Tranquility begins with Andor's mother's funeral, but then jumps backwards and forwards through his earlier life. He remains wrapped up in his own concerns as progressive revelations reveal more and more shocking aspects of his family's history.
Almost the entire novel revolves around Andor's relationships with women. His sister Judit is a violinist whose skill has allowed her to defect, to escape their mother as much as communism. Ezster, who he meets when she is about to throw herself off a bridge, has some dark secrets of her own but offers him the hope of a different life. And, when he begins to publish, his editor Eva turns out to have her own links to his family's past. Throw in a prostitute who collects crippled birds and a bar waitress, and there's scope for a messy — and explicitly described — sex life. The only male character Andor meaningfully interacts with is a rural priest.

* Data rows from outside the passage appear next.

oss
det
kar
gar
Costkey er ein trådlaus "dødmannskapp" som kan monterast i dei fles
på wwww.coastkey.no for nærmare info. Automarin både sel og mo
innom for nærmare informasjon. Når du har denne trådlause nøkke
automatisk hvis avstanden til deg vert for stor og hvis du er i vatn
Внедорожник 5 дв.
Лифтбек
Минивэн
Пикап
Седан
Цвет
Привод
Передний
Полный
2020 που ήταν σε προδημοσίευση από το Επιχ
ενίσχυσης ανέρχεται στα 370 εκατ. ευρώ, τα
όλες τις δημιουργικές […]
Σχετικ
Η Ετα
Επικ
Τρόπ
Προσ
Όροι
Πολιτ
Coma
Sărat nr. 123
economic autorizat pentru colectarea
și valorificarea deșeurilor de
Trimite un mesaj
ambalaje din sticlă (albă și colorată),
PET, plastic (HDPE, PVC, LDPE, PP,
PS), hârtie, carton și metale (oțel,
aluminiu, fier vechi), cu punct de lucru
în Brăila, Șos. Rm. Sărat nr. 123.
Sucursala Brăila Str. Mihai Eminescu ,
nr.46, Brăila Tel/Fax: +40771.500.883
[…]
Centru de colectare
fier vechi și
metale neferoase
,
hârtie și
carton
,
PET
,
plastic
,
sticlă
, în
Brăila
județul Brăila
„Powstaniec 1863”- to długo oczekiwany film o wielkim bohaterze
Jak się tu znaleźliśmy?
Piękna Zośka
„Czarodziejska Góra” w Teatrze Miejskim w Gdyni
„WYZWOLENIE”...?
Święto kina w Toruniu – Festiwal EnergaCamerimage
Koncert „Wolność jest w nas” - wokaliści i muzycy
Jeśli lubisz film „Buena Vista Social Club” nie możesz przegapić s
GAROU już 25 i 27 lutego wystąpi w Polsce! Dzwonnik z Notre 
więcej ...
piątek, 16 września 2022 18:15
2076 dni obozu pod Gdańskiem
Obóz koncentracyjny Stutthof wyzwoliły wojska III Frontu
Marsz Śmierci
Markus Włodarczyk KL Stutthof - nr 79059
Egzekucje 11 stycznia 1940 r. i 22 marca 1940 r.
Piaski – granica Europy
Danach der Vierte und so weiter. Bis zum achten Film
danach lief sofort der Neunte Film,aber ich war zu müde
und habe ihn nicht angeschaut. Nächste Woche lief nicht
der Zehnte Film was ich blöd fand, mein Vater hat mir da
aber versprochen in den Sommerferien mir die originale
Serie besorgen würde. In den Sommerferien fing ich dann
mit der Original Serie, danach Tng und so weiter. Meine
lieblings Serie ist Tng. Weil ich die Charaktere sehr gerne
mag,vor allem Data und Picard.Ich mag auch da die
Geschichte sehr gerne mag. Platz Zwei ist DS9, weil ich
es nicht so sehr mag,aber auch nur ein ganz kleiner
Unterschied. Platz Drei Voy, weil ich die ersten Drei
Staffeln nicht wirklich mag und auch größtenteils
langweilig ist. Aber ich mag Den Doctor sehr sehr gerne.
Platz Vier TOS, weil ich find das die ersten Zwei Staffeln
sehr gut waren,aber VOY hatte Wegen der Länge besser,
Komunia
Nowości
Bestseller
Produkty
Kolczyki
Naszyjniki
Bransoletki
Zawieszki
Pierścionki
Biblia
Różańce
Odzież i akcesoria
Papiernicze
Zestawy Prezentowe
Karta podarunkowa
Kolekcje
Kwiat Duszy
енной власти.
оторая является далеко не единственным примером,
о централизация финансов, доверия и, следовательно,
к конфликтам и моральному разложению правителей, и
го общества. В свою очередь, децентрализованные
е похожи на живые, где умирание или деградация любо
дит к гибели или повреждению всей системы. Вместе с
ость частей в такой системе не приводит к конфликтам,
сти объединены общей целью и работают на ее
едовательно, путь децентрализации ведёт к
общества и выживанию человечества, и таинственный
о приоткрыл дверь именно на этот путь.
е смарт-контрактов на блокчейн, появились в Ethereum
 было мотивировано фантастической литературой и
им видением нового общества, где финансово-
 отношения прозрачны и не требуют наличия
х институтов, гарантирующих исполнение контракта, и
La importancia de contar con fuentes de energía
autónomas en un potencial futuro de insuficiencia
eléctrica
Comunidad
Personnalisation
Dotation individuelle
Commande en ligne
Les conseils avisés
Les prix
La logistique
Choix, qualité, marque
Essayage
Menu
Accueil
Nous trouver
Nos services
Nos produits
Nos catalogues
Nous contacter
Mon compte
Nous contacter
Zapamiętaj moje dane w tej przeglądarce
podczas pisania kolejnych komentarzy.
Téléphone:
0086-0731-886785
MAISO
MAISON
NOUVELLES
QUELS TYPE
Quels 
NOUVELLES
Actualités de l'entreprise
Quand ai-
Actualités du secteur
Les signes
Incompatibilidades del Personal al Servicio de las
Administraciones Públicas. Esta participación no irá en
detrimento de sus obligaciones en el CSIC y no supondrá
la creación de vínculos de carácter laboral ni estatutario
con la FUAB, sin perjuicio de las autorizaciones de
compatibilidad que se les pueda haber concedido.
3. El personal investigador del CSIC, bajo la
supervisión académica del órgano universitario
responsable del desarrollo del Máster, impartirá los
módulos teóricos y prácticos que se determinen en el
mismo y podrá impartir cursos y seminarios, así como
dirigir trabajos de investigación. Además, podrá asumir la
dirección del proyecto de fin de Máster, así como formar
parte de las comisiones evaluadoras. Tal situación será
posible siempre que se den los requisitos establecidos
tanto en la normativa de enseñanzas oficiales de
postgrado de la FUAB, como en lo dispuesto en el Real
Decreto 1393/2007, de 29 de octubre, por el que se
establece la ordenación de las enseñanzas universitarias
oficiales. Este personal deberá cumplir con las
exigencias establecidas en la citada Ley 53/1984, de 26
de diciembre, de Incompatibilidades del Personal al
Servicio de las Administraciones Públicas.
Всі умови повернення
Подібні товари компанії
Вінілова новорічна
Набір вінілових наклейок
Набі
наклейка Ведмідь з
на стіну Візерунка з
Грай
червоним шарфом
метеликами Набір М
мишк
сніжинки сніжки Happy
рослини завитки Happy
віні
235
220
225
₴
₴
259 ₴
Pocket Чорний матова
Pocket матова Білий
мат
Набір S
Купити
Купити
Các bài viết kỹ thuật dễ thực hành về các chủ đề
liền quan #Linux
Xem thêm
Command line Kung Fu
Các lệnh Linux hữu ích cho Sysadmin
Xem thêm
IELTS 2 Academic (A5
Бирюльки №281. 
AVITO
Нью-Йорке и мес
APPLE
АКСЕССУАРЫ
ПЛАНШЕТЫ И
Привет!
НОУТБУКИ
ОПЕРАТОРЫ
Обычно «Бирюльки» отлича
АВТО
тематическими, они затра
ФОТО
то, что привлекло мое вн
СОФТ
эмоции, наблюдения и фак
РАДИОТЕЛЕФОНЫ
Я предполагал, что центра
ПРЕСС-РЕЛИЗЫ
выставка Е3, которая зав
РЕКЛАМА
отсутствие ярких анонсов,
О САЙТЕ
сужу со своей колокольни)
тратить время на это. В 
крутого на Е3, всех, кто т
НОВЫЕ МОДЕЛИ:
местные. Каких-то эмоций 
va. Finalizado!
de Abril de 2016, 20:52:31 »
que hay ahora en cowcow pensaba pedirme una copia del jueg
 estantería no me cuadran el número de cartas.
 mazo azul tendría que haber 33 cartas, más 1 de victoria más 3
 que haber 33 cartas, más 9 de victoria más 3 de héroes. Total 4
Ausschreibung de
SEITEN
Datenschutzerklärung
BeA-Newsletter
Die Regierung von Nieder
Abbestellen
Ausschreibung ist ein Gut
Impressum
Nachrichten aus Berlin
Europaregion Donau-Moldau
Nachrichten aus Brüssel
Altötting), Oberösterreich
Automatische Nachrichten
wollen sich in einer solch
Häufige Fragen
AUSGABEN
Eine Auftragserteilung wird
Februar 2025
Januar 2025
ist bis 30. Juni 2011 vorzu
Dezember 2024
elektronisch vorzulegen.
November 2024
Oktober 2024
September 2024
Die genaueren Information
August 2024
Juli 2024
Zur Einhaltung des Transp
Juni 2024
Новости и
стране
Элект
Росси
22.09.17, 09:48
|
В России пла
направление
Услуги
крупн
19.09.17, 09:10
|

The setting is lightly sketched: the seedy underside of Budapest, the railway system, the communist bureaucracy, and so forth. The women in Andor's life have had their lives changed by politics, but politics remains peripheral, perhaps because of his own apathy.
The horrors in Tranquility verge on farce, but its troubled characters are realistically and convincingly depicted. It is not the cheeriest of works, but it is told with a jaunty nonchalance that prevents it being nearly as gloomy as this bare description would suggest.